START RECORDED INFORMATION

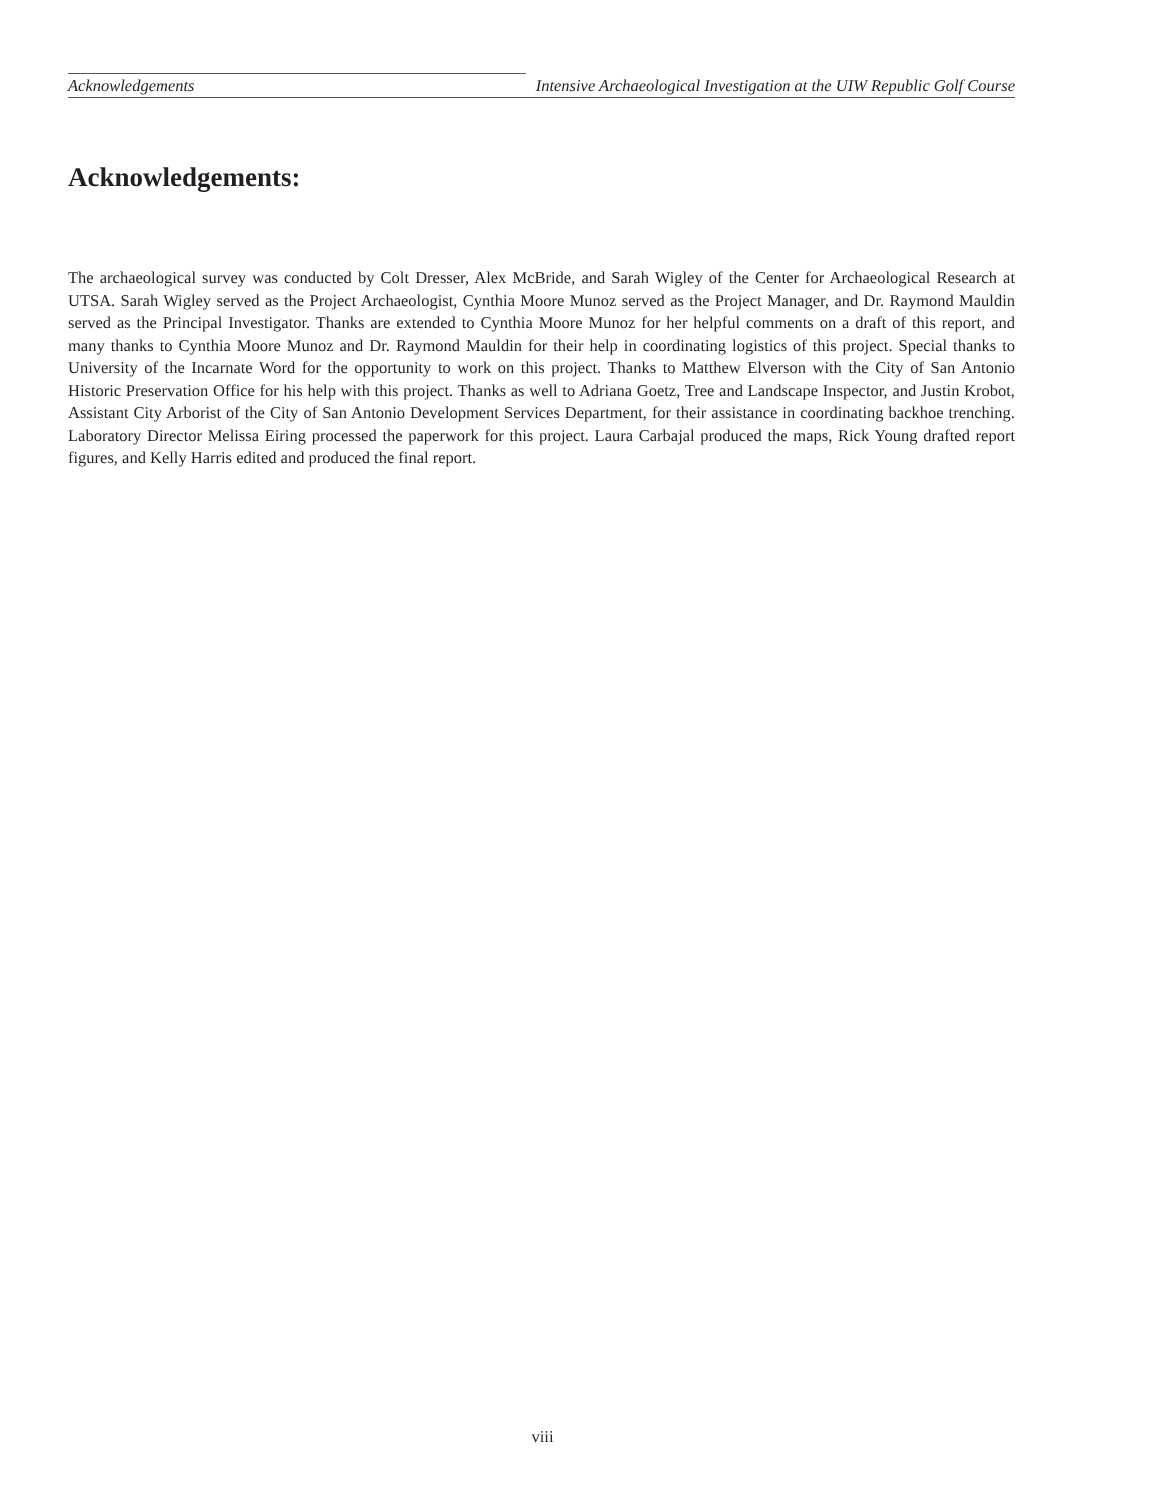Acknowledgements Intensive Archaeological Investigation at the UIW Republic Golf Course
Acknowledgements:
The archaeological survey was conducted by Colt Dresser, Alex McBride, and Sarah Wigley of the Center for Archaeological Research at UTSA. Sarah Wigley served as the Project Archaeologist, Cynthia Moore Munoz served as the Project Manager, and Dr. Raymond Mauldin served as the Principal Investigator. Thanks are extended to Cynthia Moore Munoz for her helpful comments on a draft of this report, and many thanks to Cynthia Moore Munoz and Dr. Raymond Mauldin for their help in coordinating logistics of this project. Special thanks to University of the Incarnate Word for the opportunity to work on this project. Thanks to Matthew Elverson with the City of San Antonio Historic Preservation Office for his help with this project. Thanks as well to Adriana Goetz, Tree and Landscape Inspector, and Justin Krobot, Assistant City Arborist of the City of San Antonio Development Services Department, for their assistance in coordinating backhoe trenching. Laboratory Director Melissa Eiring processed the paperwork for this project. Laura Carbajal produced the maps, Rick Young drafted report figures, and Kelly Harris edited and produced the final report.
viii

END RECORDED INFORMATION

# PROBLEM
All lines from the one containing "The archaeological survey" through the last line of the data, both included, are to be retyped exactly, and no other line belongs in the answer.

# SOLUTION TO THE PROBLEM
The archaeological survey was conducted by Colt Dresser, Alex McBride, and Sarah Wigley of the Center for Archaeological Research at UTSA. Sarah Wigley served as the Project Archaeologist, Cynthia Moore Munoz served as the Project Manager, and Dr. Raymond Mauldin served as the Principal Investigator. Thanks are extended to Cynthia Moore Munoz for her helpful comments on a draft of this report, and many thanks to Cynthia Moore Munoz and Dr. Raymond Mauldin for their help in coordinating logistics of this project. Special thanks to University of the Incarnate Word for the opportunity to work on this project. Thanks to Matthew Elverson with the City of San Antonio Historic Preservation Office for his help with this project. Thanks as well to Adriana Goetz, Tree and Landscape Inspector, and Justin Krobot, Assistant City Arborist of the City of San Antonio Development Services Department, for their assistance in coordinating backhoe trenching. Laboratory Director Melissa Eiring processed the paperwork for this project. Laura Carbajal produced the maps, Rick Young drafted report figures, and Kelly Harris edited and produced the final report.
viii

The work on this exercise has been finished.